A key aim of the Rhodes Must Fall movement is to tell our history more openly and honestly. Counterarguments for keeping statues of racist colonisers to recognise explicitly the bad acts of the past elide a key point about our dominant national story. In Britain we don’t currently teach the history of enslavement or colonialism well (if at all) – as David Olusoga has asked, can anyone name a single British slave ship or slave-owner? Instead, the Department of Education has recently proposed adding Clive of India, a man Simon Schama describes as a ‘sociopathic corrupt thug’ to the national curriculum, and presents a shoddy one-sided account of William Wilberforce and his unique contribution to the abolition of slavery.

The Rhodes Must Fall movement is not only or mainly concerned with statues, and is rather making a wider point: that racism and colonialism are deeply embedded in Britain’s history, and not just in terms of African enslavement or Enoch Powell’s ‘rivers of blood’ speech. Our economic development as a global mercantile power and the manpower that fuelled the industrial revolution were built on the enslavement of Africans, working in Jamaica’s sugar plantations, Virginia’s tobacco fields (a crown colony from 1624, and where there were 300,000 slaves by the 1750s), and the cotton plantations of the Deep South whose raw materials helped make Lancashire wealthy.

The neglected reality of racial inequality at the centre of British history reveals four fallacies or errors among Rhodes Must Fall critics. First, they fail to see Cecil Rhodes as the crown prince of a central theme of British and indeed European history, reflecting not just Rhodes’ personal and depraved racism, but its implication in our wider economic, social and cultural history. In calling to remove statues of Rhodes, the Rhodes Must Fall movement explicitly argues their target isn’t just about Cecil Rhodes as an appalling individual racist, but what statues erected to honour him say about us as a society.

The second error critics make is that the Rhodes Must Fall movement is somehow opposed to free speech or wants to silence discussion about Cecil Rhodes. One difficulty for the Rhodes-statues-must-stand position is that that most such statues are currently unopposed by any counterbalanced (i.e. historically accurate) statues, installations or appropriate explanation, whether in our curriculum, wider national story or in situ. Viewers of a statue assume the person so represented must have done something worthy, something that distils for posterity values that can stand the test of time. (And of course they would be right in terms of why the statue was initially erected.) In response, the Rhodes Must Fall movement is insisting both that racial inequality has deeper historical or structural roots in Britain and that Cecil Rhodes is reasonably viewed (even by defenders of his continued representation in British statuary) as a totemic symbol and apex – or, rather, nadir – of the moral and economic superiority that justified those inequalities.

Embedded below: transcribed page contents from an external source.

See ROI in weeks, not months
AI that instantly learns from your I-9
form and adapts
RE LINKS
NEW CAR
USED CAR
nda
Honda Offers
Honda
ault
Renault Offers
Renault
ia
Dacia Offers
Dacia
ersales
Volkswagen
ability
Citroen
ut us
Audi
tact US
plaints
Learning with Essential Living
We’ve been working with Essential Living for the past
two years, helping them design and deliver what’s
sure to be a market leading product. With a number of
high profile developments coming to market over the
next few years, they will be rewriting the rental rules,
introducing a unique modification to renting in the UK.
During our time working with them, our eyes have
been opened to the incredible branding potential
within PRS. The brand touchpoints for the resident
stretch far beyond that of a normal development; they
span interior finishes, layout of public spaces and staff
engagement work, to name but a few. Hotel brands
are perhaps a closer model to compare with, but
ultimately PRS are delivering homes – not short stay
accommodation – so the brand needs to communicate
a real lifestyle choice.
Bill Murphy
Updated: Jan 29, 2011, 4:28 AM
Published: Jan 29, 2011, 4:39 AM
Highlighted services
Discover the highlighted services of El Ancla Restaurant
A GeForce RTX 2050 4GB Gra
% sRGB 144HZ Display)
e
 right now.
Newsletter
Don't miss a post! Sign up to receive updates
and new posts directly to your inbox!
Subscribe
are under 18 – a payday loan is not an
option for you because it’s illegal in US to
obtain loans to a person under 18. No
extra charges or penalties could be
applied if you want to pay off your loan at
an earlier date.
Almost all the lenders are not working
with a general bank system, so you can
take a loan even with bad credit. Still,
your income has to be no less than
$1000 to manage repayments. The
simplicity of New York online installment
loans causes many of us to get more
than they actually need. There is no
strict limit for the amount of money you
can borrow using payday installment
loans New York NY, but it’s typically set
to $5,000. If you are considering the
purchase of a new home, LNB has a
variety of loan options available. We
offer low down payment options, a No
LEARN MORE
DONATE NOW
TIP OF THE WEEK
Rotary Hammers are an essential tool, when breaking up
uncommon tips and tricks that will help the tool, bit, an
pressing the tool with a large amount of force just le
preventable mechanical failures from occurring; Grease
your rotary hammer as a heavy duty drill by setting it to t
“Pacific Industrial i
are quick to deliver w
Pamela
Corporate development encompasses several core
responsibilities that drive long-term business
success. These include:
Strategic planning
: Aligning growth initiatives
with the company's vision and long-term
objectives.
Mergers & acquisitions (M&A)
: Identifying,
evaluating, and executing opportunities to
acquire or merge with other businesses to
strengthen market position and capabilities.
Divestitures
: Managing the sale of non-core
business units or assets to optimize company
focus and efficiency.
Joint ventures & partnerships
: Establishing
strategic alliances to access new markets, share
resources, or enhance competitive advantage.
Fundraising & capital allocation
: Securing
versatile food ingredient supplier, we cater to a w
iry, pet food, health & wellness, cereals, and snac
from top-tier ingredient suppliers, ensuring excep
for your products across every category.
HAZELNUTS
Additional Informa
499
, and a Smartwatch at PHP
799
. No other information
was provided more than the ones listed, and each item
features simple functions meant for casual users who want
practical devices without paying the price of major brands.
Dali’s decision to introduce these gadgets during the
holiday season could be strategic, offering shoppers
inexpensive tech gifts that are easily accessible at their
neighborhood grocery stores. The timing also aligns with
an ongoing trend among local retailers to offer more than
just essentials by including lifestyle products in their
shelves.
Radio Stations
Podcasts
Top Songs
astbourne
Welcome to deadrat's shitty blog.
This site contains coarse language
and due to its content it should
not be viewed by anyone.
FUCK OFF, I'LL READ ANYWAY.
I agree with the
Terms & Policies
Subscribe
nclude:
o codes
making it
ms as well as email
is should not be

When such a statue is erected at an ancient Oxford college, it only adds to the sense that we are reflecting on the form of an important national hero. There is something particularly potent about Cecil Rhodes’s position in front of an Oxford college, so even it’s true that we can’t tear down all of his statues (or that of all of Britain’s past racists), it’s doesn’t follow that we shouldn’t remove any of them. It certainly doesn’t help the critics’ case when they fail to suggest what additionally we could or should add to the statue or to our wider discussion of enslavement or colonialism, and instead brush over these points as attempts to rewrite history or political correctness. If such concessions were considered, the continued placement of (some) colonial-era British heroes around the country would attract far less criticism.